▸ **THINGS TO DO**:
1 – Could you transcribe the Rushden wartime news items word for word, everything from "The Water Board" down to "and cabbages grew."?
2 – Can you write the next part of the Rushden wartime news items, picking up after their final sentence?

▸ **TEXT PASSAGE**:
━━━━━━━━━━━━━━━━

The Water Board suggested that stirrup pumps, being rather an improvement on the conventional garden hose, should be used in places where flowers and cabbages grew.
The half yearly figures of the Rushden Industrial Co‑operative Society showed that the greatest increase in income was that of fried fish from £782 to £2,064, but in view of well‑known circumstances the only remarkable feature of this item was the actual gathering of the fish from war‑infested seas.
Mr and Mrs Frank Thomas Bates of 73 Harborough Road, Rushden, received news from the Admiralty that their son, Wireman Reginald Stanley Bates, who had been serving on HMS Hood was missing, presumed killed. He was aged 21 years and formerly employed by the Rushden Central Electric Company. He had five brothers. The loss of the “Hood” in action against the German warship “Bismarck” near Greenland was announced.
Mr John Samuel Clipson died peacefully at his residence in Church Street. He was 84 years of age. He was the second subscriber for the telephone in Rushden and afterwards secured the phone number 1. He was the first local rider of safety bicycles (after many adventures on the penny farthing type), and the first local owner of a private motor car. A tribute at the interment ceremony described him as “one of the builders of Rushden”.
A meeting of Rushden UDC heard that the Regional Technical Advisor had approved the scheme for 111 shelters in Zone 1 and had accepted the tender at a total cost of £16,632.10s to accommodate 4,260 people. The tender was covered by a 100% Government grant. The shelters were erected and the architects were proceeding with a scheme for the second of the four zones.
Hundreds of letters from the “boys” poured in following the July distribution of five‑shilling postal orders by the Rushden Serving Men’s Parcels Fund. One man wrote, “It pleases me when I receive the Rushden Echo and read of the good work being done by the good-hearted people at home. It has always been the same in Rushden”. Another man said, “I like the very aptly put verse of poetry it suits the times perfectly”.

━━━━━━━━━━━━━━━━

▸ **SUPPLIED INFORMATION**:
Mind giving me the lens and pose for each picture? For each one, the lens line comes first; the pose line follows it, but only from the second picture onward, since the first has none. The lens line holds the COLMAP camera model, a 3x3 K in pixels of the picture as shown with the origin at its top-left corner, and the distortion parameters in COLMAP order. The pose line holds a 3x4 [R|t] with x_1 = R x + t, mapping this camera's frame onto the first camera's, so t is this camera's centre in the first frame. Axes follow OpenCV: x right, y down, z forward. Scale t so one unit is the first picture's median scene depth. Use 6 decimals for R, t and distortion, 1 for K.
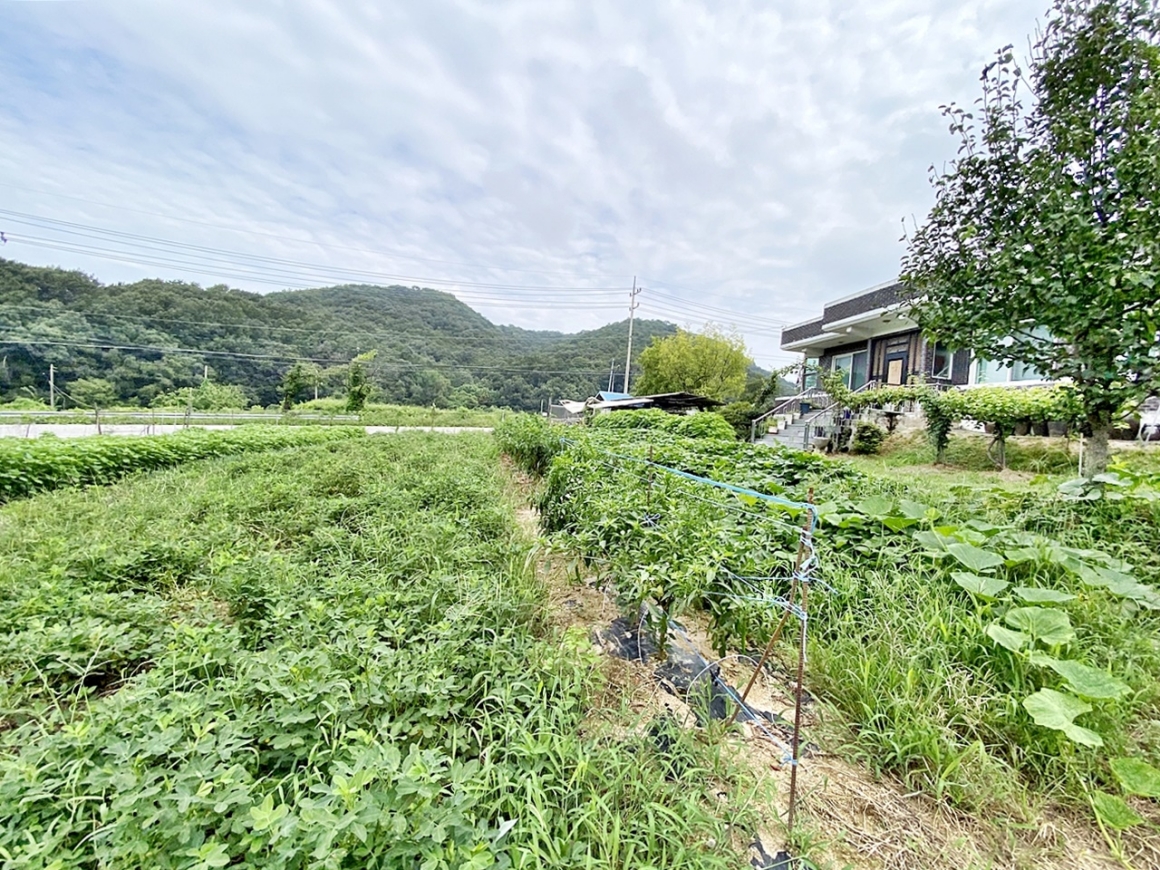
lens RADIAL K [[469.6, 0, 578.8], [0, 469.6, 429.9], [0, 0, 1]] dist [-0.000370, -0.009685]
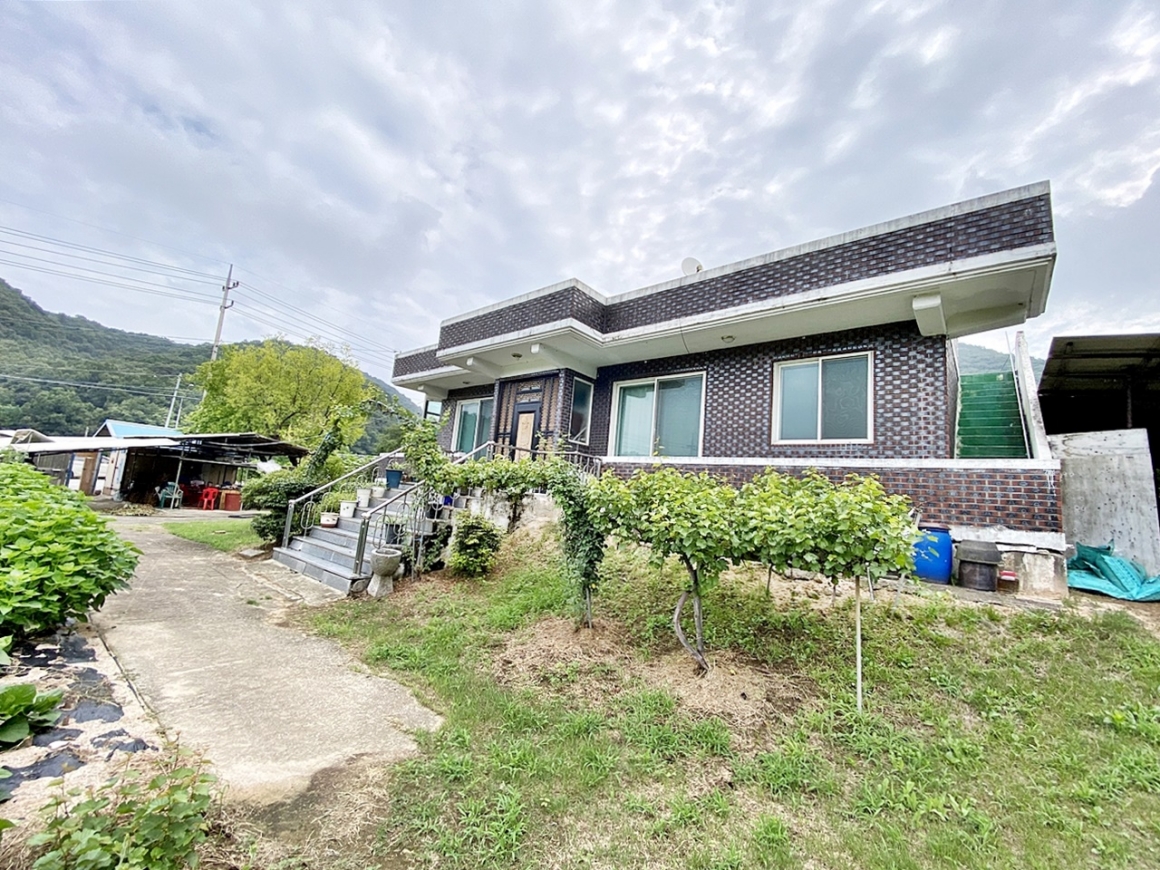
lens RADIAL K [[469.6, 0, 584.6], [0, 469.6, 440.8], [0, 0, 1]] dist [-0.000370, -0.009685]
pose [[0.765498, 0.065609, 0.640084, 0.239485], [-0.019933, 0.996728, -0.078326, -0.043511], [-0.643129, 0.047200, 0.764302, 0.331471]]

━━━━━━━━━━━━━━━━

▸ **ANSWERS FOR THE EXERCISE**:
1 –
The Water Board suggested that stirrup pumps, being rather an improvement on the conventional garden hose, should be used in places where flowers and cabbages grew.

2 –
Regional and county experts watched a mock air-raid at Rushden and spoke in high praise of the town’s ARP services. Incidents were staged involving about 75 casualties, several fatal. There was a serious one at the Ritz cinema, a bomb having fallen on the stage end during a performance. Another bomb had cut College Street with a large crater, putting electricity and water supply out of commission.
A wartime day nursery for children from two to five years of age was to be established at Rushden. The County Medical Officer had inspected a site in Spencer Park, where a hut holding sixty children could be erected. The Park Committee suggested that, as by far the largest number of artisan dwellings are in the West Ward, a more suitable site would be near the Tennyson Road Schools.
Great news was released for publication of the Spitfire, “Impregnable”, the gift to the county from John White (Impregnable Boots) Ltd. The £5,000 plane gained a distinguished record in the hands of a brilliant Polish squadron of the Royal Air Force. It definitely destroyed two Messerschmitts and played havoc with others. It had been operating since May.
At a meeting of RUDC, there was an impressive report on Rushden’s Voluntary Fire Guard organisation, with its 2,500 members. Equipment in their hands included 220 ladders, 250 long rakes, 280 long shovels and 625 stirrup pumps. All were equipped with steel helmets, and armlets had been ordered.
Eighty-seven members of the Rushden Youth Service Corps Dancing Group enjoyed their first meeting at the Adult School when dancing instruction was given to them in two age groups by Miss Peggy Webb MRAD who dealt principally with the elementary steps. There were forty-six juniors and forty-one seniors.
Rushden, Higham Ferrers and Raunds went all nautical for the Warship Week Campaign in February. The three towns and their neighbouring villages set out to finance and adopt HMS Quorn, a modern destroyer of the Hunt Class.